§ TASK DETAILS
Reproduce the text of the rows below verbatim, starting at the beginning of the rows and ending with the line that contains "операционные потери", both ends included. Omit the pictures from your reply.

§ SOURCE DATA

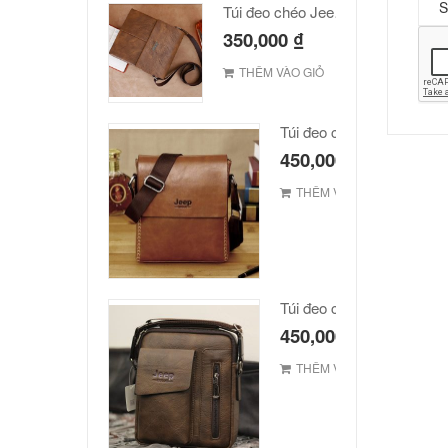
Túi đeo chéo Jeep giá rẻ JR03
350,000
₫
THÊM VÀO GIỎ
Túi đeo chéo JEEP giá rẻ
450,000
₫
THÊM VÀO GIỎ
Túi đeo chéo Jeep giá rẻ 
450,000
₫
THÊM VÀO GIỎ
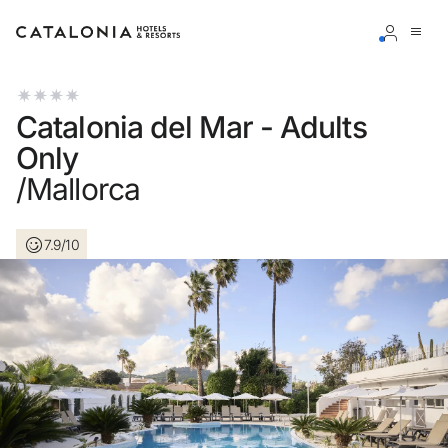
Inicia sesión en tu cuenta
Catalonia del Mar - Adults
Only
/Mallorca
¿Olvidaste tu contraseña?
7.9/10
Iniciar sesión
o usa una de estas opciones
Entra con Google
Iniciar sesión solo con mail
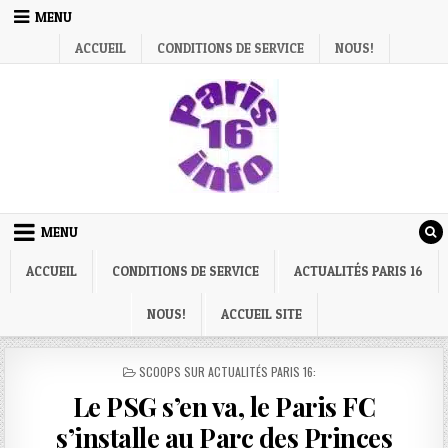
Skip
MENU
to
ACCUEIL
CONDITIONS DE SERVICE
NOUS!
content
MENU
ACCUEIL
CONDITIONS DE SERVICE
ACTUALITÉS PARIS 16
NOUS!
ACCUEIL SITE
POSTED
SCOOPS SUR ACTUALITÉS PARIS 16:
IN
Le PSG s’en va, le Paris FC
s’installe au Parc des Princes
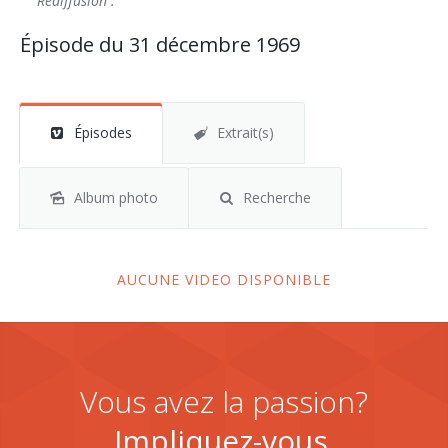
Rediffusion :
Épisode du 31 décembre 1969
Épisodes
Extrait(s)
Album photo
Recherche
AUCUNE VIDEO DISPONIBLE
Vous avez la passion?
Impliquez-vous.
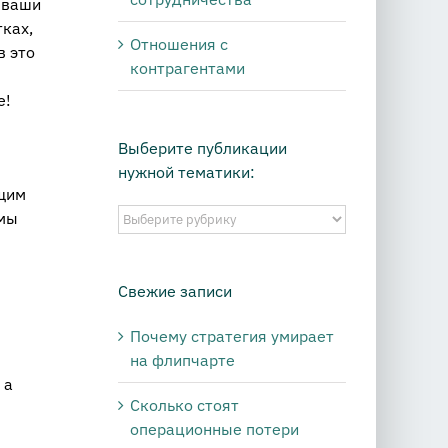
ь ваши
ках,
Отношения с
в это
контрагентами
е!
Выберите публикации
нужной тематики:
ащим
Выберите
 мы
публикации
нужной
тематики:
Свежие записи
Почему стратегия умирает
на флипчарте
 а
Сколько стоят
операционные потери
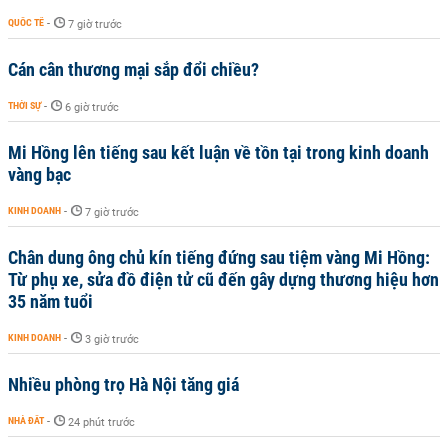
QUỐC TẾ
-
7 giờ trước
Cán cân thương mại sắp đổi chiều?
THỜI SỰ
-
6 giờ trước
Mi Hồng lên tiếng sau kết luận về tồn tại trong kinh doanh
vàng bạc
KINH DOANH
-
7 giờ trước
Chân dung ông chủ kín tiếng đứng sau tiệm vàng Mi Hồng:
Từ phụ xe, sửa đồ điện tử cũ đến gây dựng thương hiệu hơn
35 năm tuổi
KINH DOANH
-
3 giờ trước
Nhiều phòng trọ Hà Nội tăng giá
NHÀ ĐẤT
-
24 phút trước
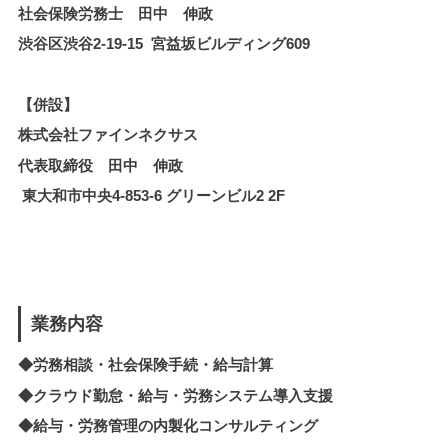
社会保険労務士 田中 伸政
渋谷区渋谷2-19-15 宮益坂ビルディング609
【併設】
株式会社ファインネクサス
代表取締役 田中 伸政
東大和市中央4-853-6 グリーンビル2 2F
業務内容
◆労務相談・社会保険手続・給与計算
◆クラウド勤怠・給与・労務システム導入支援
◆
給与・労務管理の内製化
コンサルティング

§ TASK RESPONSE
Túi đeo chéo Jeep giá rẻ JR03
350,000
₫
THÊM VÀO GIỎ
Túi đeo chéo JEEP giá rẻ
450,000
₫
THÊM VÀO GIỎ
Túi đeo chéo Jeep giá rẻ 
450,000
₫
THÊM VÀO GIỎ
Inicia sesión en tu cuenta
Catalonia del Mar - Adults
Only
/Mallorca
¿Olvidaste tu contraseña?
7.9/10
Iniciar sesión
o usa una de estas opciones
Entra con Google
Iniciar sesión solo con mail
Skip
MENU
to
ACCUEIL
CONDITIONS DE SERVICE
NOUS!
content
MENU
ACCUEIL
CONDITIONS DE SERVICE
ACTUALITÉS PARIS 16
NOUS!
ACCUEIL SITE
POSTED
SCOOPS SUR ACTUALITÉS PARIS 16:
IN
Le PSG s’en va, le Paris FC
s’installe au Parc des Princes
Rediffusion :
Épisode du 31 décembre 1969
Épisodes
Extrait(s)
Album photo
Recherche
AUCUNE VIDEO DISPONIBLE
Vous avez la passion?
Impliquez-vous.
ь ваши
ках,
Отношения с
в это
контрагентами
е!
Выберите публикации
нужной тематики:
ащим
Выберите
 мы
публикации
нужной
тематики:
Свежие записи
Почему стратегия умирает
на флипчарте
 а
Сколько стоят
операционные потери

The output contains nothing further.